## Arbeitsaufträge
1. Welches Stichwort wurde laut dem Textauszug zu der gesuchten Untersuchung gefunden?
2. Stimmen die folgenden Aussagen mit dem Textauszug überein? Gib jeweils Ja oder Nein an und zitiere die entscheidenden Worte.
(a) In den neueren Büchern werden solche einfachen diagnostischen Verfahren beschrieben.
(b) Laut der Antwort kann man bei Bedarf zusätzlich auf der Leber drücken.
(c) Laut der Antwort liegt die Schwierigkeit darin, das Gesehene und Gehörte zu erkennen und richtig zu interpretieren.
3. Bitte gib den Absatz aus dem Textauszug, der mit "Finde es aber nicht gerade unnütz" beginnt, kürzer wieder und behalte dabei seine Kernaussage.

Aber wie teste ich das?
Also angenommen ich vermute eine Rechtsherzinsuffizienz: dann sitzt der Patient und ich gucke einfach nach der Vene und das war's?
Ich erinner mich da wie gesagt an etwas von wegen, der Patient liegt und ich richte ihn auf.

Habe jetzt auch ein Stichwort dazu gefunden: Jugularvenenpuls.

Gibt es eigentlich Bücher, in denen solche einfachen diagnostischen Verfahren aufgeführt sind?
In den neueren Büchern steht dazu nichts.

Es heißt nur hier und dort mal "das ist veraltet".

Finde es aber nicht gerade unnütz auch (und gerade) ohne technische Hilfsmittel zunächst einmal Verdachtsdiagnosen aufstellen zu können.

Rico
03.05.2011, 20:07
Aber wie teste ich das?
Also angenommen ich vermute eine Rechtsherzinsuffizienz: dann sitzt der Patient und ich gucke einfach nach der Vene und das war's?Yup, bei bedarf noch ein bisserl auf der Leber rumdrücken und fertig ist die Laube.
Die meisten klinischen Untersuchungen sind vom Vorgang her so simpel wie ein Stethoskop aufzusetzen, das Kunststückchen besteht darin, das was man sieht und hört zu erkennen und richtig zu interpretieren.
Gibt es eigentlich Bücher, in denen solche einfachen diagnostischen Verfahren aufgeführt sind?

Keypoint-Daten pro Instanz
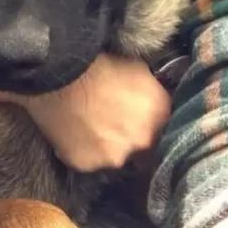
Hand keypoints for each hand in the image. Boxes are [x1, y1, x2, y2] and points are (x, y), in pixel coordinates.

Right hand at [19, 53, 170, 172]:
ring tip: (91, 126)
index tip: (141, 121)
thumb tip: (152, 101)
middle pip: (143, 148)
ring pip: (114, 156)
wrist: (61, 72)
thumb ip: (151, 93)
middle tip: (115, 124)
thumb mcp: (139, 70)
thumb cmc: (101, 63)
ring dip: (107, 146)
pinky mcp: (86, 164)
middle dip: (132, 139)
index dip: (153, 126)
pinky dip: (84, 150)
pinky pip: (88, 160)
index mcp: (160, 115)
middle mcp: (143, 141)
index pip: (166, 130)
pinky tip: (75, 132)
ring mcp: (114, 157)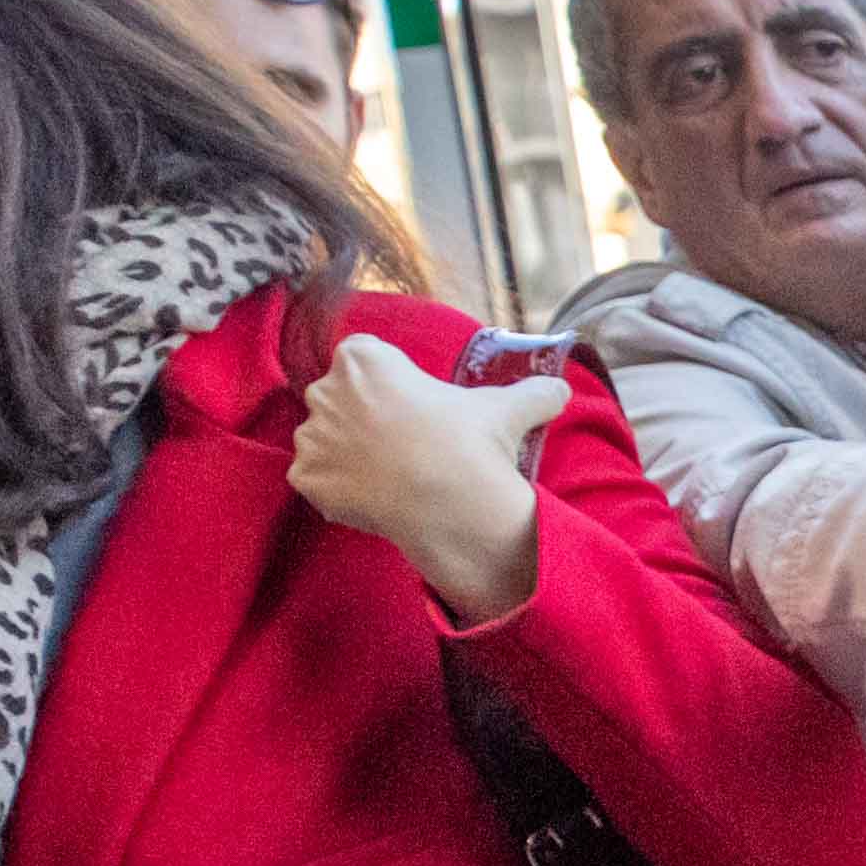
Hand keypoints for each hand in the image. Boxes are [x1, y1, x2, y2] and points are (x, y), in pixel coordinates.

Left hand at [286, 341, 565, 622]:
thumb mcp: (508, 409)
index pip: (364, 357)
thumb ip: (532, 392)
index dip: (389, 381)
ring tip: (388, 474)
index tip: (411, 404)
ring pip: (324, 438)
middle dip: (361, 415)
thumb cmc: (470, 447)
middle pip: (338, 396)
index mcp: (364, 360)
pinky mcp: (305, 477)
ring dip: (346, 451)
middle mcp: (326, 390)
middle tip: (403, 443)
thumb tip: (560, 389)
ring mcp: (311, 436)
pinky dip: (335, 487)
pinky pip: (314, 478)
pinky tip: (371, 496)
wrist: (450, 508)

## Lösungen
1. Jugularvenenpuls.

2.
(a) Nein: "In den neueren Büchern steht dazu nichts."
(b) Ja: "bei bedarf noch ein bisserl auf der Leber rumdrücken"
(c) Ja: "das Kunststückchen besteht darin, das was man sieht und hört zu erkennen und richtig zu interpretieren"

3. Es ist sinnvoll, auch ohne technische Hilfsmittel zunächst Verdachtsdiagnosen stellen zu können.